Gehören Sie auch zu den ewig positiv Denkenden? Wenn ja – warum eigentlich? Positiv denken – das ist nicht nur dusselig, das ist auch Selbstbetrug. Ja, ich weiß, für den einen ist das Glas halb leer, für den anderen ist das Glas dagegen halb voll. Für mich ist es immer halb leer – das brauch mir auch kein positiv Denkender schönzureden, verdammt nochmal!
Aber so richtig angenehm negativ zu denken ist heute ja nicht mehr gesellschaftsfähig. Alle sind nur noch cool drauf, besonders hipp, mega relaxt – man denkt positiv. Positiv denken – wir sind doch keine Blumenkinder, die im Grasnebel alles rosarot sehen. Positiv denken geht vielleicht im privaten stillen Kämmerlein, aber doch nicht im Alltag, verdammt nochmal!
Vielleicht würde ich ja positiver denken, wenn ich es nicht immer vergessen würde. Man soll ja besonders in negativ behafteten Situationen positiv denken. Das geht bei mir überhaupt nicht. Ich wüßte auch gar nicht, warum ich aus bescheidenen Situationen positive Gefühle filtern sollte. Außerdem liebe ich es, so richtig angenehm negativ zu denken, verdammt nochmal!

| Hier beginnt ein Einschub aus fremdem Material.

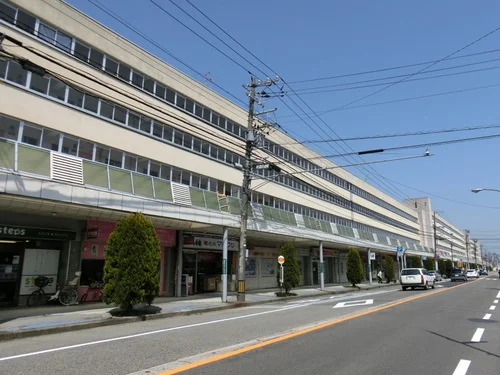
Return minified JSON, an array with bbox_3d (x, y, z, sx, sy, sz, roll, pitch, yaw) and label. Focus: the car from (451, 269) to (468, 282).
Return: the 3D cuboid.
[{"bbox_3d":[26.765,11.159,46.137,1.660,1.570,4.100,-9,-15,34],"label":"car"}]

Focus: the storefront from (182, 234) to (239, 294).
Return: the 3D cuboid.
[{"bbox_3d":[-2.556,4.867,22.686,1.200,3.440,5.300,-9,-16,34],"label":"storefront"}]

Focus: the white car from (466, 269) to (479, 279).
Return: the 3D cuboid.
[{"bbox_3d":[40.130,15.393,64.750,1.740,1.490,4.400,-9,-16,34],"label":"white car"}]

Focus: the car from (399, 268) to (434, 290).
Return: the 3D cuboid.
[{"bbox_3d":[13.033,7.007,27.649,1.680,1.520,4.200,-9,-15,34],"label":"car"}]

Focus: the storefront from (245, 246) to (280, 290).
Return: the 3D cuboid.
[{"bbox_3d":[0.729,6.041,27.259,1.200,3.120,5.000,-9,-16,34],"label":"storefront"}]

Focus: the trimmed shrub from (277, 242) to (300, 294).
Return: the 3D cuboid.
[{"bbox_3d":[2.152,4.581,20.521,1.250,2.850,1.250,0,-13,0],"label":"trimmed shrub"}]

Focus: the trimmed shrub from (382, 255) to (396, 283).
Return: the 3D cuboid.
[{"bbox_3d":[13.935,8.219,36.394,1.250,2.750,1.250,-9,-15,34],"label":"trimmed shrub"}]

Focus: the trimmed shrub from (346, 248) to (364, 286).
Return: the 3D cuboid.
[{"bbox_3d":[8.751,6.666,30.211,1.500,3.120,1.500,-9,-16,34],"label":"trimmed shrub"}]

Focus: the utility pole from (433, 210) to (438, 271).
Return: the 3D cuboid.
[{"bbox_3d":[32.518,9.762,63.131,0.400,11.580,0.400,-9,-16,34],"label":"utility pole"}]

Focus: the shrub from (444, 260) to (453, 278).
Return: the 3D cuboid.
[{"bbox_3d":[38.216,15.651,69.849,1.400,3.000,1.400,-9,-15,34],"label":"shrub"}]

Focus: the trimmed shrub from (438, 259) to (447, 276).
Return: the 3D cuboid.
[{"bbox_3d":[35.757,14.930,67.404,1.500,3.340,1.500,-9,-16,34],"label":"trimmed shrub"}]

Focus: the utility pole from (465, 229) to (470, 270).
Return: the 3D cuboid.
[{"bbox_3d":[59.392,17.788,98.588,1.600,11.500,0.800,-9,-15,34],"label":"utility pole"}]

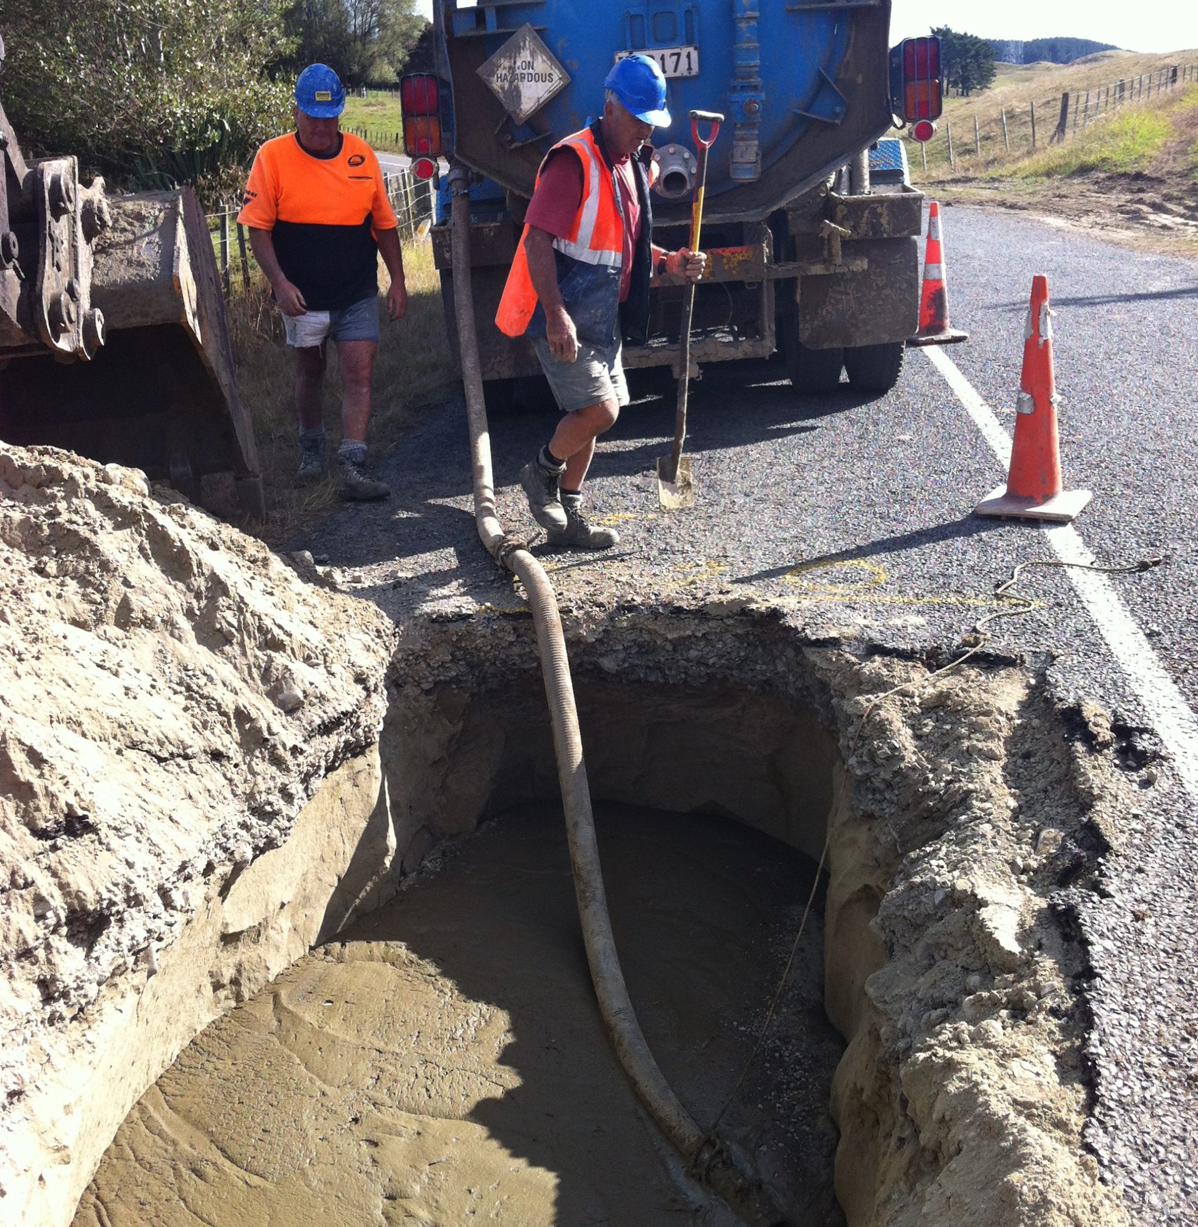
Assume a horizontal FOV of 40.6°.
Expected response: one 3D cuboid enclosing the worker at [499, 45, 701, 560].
[{"bbox_3d":[0.029,-1.107,5.927,0.720,1.750,0.550,5,20,21],"label":"worker"}]

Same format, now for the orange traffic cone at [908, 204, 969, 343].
[{"bbox_3d":[2.102,-2.162,10.113,0.380,0.870,0.380,-6,19,-9],"label":"orange traffic cone"}]

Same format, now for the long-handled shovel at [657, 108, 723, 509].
[{"bbox_3d":[0.338,-1.082,5.904,0.150,1.450,0.130,-3,19,-19],"label":"long-handled shovel"}]

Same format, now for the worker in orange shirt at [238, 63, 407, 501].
[{"bbox_3d":[-1.194,-1.433,7.033,0.680,1.810,0.550,-8,19,-14],"label":"worker in orange shirt"}]

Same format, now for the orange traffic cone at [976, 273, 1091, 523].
[{"bbox_3d":[1.667,-0.850,6.199,0.370,0.895,0.370,9,21,31],"label":"orange traffic cone"}]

Was soll ich zum Beispiel positiv daran finden, daß ich heute aus der Beifahrerseite meines Autos klettern mußte, nur weil die Fahrertür der Meinung war, sie müßte zufrieren. Apropos frieren. Was soll ich daran positiv finden, daß ich mir hier während der globalen Klimaerwärmung den Ast abfriere. Wenn sich sonst überall das Klima erwärmt, dann fühle ich mich hier bei dieser Affenkälte total ausgeschlossen. Das weckt doch keine positiven Gefühle, verdammt nochmal!
Was soll ich daran positiv finden, wenn meine ganz persönliche Bequemlichkeit verschiedenen Politessen ein Dorn im Auge ist. Ich hasse nämlich lange Fußwege im Alltag. Spazieren gehen kann ich später noch genug. Besonders dann, wenn man mich ins Heim abschoben hat (…schön negativ gedacht). Bis dahin brauche ich kurze Fußwege, verdammt nochmal!
Apropos, Fußwege. Wenn man jetzt unterwegs ist, dabei mit profilbesohltem Fuß in einen Haufen gefrorener Hundeexkremente latscht, bekommt man das Dilemma erst mit, wenn sich bei wärmeren Temperaturen der Gestank verbreitet. Bei mir stank letzte Woche der PKW tagelang wie ein ungarisches Hundeasyl, natürlich erst nachdem die Heizung die Eisblumen im Innenraum aufgetaut hatte. Soll ich dabei etwa positive Gedanken entwickeln, verdammt nochmal!
Was soll ich Positives daran finden, daß ich trotz Beschmierung mit teurer Antifaltencreme morgens wie abends gleich zerfleddert aussehe. Was ist toll daran, wenn ich frisch aus der Waschanlage komme und die Windschutzscheibe etwa zehn Minuten später aussieht, als hätten sich Flugsaurier darüber entleert. Das ist doch nicht positiv, verdammt nochmal!
Was soll Positives daran sein, immer positiv zu denken. Ich empfinde es oft als ein schönes Gefühl, so richtig angenehm negativ in die Weltgeschichte zu blicken. Und wenn ich dann auch noch in so manch angestrengter Situation jenes super klasse böse Wort mit Schei.. aussprechen kann (wenn möglich, gleich dreimal hintereinander!), dann ist dieses negative Gefühl fast schon wieder positiv für mich – verdammt nochmal!